Text extract -
Abbas has every incentive to use such claims as a whip to beat his rivals in the Joint List, a coalition of several other Palestinian parties that are staying in opposition. He needs to emphasize his role in bringing about change to make them look weak and irrelevant.
Hostility and disdain
But despite the promises that lured Abbas into the new government, he will face a rough ride getting any of them translated into tangible changes on the ground.
Lapid will be busy as foreign minister, selling this as a new era in Israeli politics. Meanwhile, Benny Gantz, the current defence minister who just oversaw the destruction yet again of Gaza, will offer continuity.
Back home, the key internal ministries will be held by the far-right. Lieberman will control the purse strings through the finance ministry, directing funds to settlements before Palestinian communities inside Israel. Bennett’s partner, Ayelet Shaked, will be interior minister, meaning the settlements in the occupied West Bank will be treated as more integral to Israel than the communities of Palestinian citizens. And Saar will be justice minister, helping to drive the legal system even further to the right.
Faced with this bloc, all of them keen to be seen as upholding the values of the right, Abbas will struggle to make any progress. And that is without considering the situation he will find himself in if Bennett pushes for annexation of the West Bank, or authorizes another police invasion of al-Aqsa, or oversees the expulsion of Palestinian families from Sheikh Jarrah, or launches a fresh attack on Gaza.
Abbas put the coalition negotiations on pause during Israel’s assault on Gaza last month. He won’t be able to do the same from inside the government. He will be directly implicated.

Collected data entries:
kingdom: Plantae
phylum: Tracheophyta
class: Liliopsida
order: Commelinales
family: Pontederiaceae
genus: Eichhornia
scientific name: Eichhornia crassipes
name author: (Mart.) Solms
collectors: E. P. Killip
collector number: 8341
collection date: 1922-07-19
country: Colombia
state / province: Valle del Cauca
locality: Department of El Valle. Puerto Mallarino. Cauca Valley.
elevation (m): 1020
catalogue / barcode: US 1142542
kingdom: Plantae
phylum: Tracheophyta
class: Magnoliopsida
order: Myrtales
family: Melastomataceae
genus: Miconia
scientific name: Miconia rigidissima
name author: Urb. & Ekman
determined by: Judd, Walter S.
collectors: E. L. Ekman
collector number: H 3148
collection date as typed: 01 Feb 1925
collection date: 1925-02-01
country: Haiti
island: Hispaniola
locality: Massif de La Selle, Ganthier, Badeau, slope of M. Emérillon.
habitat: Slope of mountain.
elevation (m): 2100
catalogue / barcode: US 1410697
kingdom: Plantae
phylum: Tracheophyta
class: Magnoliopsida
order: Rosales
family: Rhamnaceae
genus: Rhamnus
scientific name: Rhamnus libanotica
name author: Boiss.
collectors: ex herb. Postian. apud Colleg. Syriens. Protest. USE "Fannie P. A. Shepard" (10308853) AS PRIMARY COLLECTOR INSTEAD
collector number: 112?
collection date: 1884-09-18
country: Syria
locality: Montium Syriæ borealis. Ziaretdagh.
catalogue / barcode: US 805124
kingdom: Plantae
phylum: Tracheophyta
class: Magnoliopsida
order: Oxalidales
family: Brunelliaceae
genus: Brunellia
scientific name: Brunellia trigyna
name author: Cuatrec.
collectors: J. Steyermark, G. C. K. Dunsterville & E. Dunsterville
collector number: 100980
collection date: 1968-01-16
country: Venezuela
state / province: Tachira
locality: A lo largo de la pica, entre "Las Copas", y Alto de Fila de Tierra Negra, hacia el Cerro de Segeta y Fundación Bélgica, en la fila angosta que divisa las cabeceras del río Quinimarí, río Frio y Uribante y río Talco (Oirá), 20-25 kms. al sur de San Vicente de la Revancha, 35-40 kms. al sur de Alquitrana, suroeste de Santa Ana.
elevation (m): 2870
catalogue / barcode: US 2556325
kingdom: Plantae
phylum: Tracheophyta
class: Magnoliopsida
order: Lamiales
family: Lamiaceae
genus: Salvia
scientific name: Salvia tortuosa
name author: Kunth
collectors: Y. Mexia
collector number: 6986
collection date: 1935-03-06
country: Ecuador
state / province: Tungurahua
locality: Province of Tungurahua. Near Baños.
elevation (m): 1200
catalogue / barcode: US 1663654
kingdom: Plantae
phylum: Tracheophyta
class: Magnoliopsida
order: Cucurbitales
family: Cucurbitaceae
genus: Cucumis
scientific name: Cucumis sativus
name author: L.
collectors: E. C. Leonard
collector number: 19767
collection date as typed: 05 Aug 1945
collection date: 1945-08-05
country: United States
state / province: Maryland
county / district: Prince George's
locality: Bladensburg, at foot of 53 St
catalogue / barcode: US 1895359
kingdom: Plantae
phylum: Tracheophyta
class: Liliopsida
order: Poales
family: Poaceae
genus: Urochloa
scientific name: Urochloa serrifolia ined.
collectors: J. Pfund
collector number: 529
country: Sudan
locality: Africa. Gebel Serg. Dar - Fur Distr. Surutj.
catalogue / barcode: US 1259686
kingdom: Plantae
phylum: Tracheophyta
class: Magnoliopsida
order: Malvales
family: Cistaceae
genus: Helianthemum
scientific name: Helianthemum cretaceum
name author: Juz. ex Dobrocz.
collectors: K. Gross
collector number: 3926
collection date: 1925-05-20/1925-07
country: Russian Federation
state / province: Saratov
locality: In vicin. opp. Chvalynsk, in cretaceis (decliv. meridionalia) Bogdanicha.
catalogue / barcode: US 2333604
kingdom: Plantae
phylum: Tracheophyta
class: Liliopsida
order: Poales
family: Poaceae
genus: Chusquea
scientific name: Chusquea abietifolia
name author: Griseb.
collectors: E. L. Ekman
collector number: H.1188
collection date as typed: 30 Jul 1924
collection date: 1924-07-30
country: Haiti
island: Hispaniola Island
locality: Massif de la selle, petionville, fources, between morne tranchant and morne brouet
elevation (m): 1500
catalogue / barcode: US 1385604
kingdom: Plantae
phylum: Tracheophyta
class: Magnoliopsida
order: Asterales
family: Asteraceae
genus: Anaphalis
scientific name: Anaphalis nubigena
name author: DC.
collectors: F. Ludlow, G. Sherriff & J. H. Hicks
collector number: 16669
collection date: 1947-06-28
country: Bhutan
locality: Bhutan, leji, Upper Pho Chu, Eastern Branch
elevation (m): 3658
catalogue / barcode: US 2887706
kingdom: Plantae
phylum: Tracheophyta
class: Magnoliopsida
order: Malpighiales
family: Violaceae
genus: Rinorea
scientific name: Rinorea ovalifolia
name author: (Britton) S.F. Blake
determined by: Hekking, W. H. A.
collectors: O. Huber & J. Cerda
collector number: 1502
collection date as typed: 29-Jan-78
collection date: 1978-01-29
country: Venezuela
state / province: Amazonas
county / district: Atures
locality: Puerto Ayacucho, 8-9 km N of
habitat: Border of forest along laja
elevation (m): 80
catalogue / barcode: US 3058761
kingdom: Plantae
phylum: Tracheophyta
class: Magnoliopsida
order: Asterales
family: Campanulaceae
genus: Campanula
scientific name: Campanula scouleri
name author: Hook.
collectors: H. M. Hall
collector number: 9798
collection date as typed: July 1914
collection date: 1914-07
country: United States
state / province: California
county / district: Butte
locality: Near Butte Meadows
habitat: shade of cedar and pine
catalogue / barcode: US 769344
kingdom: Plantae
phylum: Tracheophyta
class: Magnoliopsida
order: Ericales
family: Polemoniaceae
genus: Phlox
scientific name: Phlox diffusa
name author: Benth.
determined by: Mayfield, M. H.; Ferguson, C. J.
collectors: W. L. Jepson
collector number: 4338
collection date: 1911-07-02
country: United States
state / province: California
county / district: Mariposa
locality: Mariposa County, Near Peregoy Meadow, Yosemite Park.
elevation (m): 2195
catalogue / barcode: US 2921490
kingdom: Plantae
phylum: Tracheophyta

Written task 1 - According to the excerpt on Israel's new coalition government, which ministry will Lieberman control?
Written task 2 - Quote the listing from the line with "collection date: 1945-08-05" to the line with "country: Sudan".
The excerpt and the listing have no connection to each other.

Complete answer 1 - The finance ministry.

Complete answer 2 -
collection date: 1945-08-05
country: United States
state / province: Maryland
county / district: Prince George's
locality: Bladensburg, at foot of 53 St
catalogue / barcode: US 1895359
kingdom: Plantae
phylum: Tracheophyta
class: Liliopsida
order: Poales
family: Poaceae
genus: Urochloa
scientific name: Urochloa serrifolia ined.
collectors: J. Pfund
collector number: 529
country: Sudan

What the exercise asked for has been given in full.